EXERCISE REQUIREMENTS: Your answer must consist solely of the lines from the start of the entries below through the line with "185, 998, 300]", unchanged.

Stored records:
───

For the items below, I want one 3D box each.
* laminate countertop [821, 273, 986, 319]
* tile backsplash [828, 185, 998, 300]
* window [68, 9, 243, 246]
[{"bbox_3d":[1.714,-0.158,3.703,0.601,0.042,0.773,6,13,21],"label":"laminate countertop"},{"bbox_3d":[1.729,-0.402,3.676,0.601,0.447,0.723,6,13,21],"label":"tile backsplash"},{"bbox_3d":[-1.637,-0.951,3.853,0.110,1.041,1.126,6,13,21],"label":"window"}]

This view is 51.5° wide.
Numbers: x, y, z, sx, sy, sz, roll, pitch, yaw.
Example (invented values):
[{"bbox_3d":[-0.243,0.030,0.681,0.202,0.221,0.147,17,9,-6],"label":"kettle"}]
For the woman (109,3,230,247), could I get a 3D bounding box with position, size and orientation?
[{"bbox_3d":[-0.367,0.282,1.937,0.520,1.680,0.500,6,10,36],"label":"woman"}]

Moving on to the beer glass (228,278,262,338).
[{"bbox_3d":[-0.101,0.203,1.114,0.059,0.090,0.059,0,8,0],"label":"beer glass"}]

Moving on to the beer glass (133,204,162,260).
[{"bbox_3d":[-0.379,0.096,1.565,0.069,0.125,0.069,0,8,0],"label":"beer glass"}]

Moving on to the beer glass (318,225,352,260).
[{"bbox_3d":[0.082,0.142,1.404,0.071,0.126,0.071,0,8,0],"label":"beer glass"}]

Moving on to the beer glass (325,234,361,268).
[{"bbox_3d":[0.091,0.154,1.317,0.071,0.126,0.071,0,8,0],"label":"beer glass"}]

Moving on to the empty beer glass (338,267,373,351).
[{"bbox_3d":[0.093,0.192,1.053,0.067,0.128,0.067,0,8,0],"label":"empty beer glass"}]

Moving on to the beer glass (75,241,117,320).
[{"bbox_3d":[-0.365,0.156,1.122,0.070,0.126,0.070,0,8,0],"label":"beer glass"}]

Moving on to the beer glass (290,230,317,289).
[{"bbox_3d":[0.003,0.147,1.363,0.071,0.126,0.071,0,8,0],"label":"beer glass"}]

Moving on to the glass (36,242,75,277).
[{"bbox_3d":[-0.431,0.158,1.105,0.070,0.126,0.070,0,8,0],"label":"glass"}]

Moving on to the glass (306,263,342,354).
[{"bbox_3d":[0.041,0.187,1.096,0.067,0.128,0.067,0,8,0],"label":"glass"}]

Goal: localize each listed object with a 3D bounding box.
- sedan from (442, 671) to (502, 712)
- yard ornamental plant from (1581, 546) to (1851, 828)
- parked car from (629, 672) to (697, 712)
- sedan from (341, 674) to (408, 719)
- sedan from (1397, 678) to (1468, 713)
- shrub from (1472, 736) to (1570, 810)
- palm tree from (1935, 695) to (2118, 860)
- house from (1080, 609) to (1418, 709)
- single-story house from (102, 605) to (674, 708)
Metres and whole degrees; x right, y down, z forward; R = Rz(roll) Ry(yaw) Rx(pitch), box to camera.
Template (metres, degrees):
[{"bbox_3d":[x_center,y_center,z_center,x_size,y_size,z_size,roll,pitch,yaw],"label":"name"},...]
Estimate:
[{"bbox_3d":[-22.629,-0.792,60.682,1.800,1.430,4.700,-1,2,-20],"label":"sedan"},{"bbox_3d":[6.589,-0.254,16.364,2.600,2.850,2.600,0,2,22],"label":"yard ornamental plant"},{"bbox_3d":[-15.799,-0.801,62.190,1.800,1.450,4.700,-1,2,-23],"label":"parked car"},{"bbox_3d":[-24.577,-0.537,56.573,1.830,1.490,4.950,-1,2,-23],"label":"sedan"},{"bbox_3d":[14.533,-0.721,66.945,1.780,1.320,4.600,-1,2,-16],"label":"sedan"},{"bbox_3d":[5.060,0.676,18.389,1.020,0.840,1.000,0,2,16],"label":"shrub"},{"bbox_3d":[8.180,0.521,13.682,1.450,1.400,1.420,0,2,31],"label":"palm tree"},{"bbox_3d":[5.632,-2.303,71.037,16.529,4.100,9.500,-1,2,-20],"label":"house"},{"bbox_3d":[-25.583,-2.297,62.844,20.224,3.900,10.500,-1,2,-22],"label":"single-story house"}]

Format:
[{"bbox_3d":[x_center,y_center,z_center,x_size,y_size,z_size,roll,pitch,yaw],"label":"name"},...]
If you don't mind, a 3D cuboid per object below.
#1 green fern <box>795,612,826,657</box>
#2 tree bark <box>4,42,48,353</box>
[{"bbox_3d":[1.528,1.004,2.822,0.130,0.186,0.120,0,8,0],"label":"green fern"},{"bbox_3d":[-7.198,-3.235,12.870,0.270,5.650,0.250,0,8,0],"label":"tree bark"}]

───

RESULT OF THE EXERCISE:
For the items below, I want one 3D box each.
* laminate countertop [821, 273, 986, 319]
* tile backsplash [828, 185, 998, 300]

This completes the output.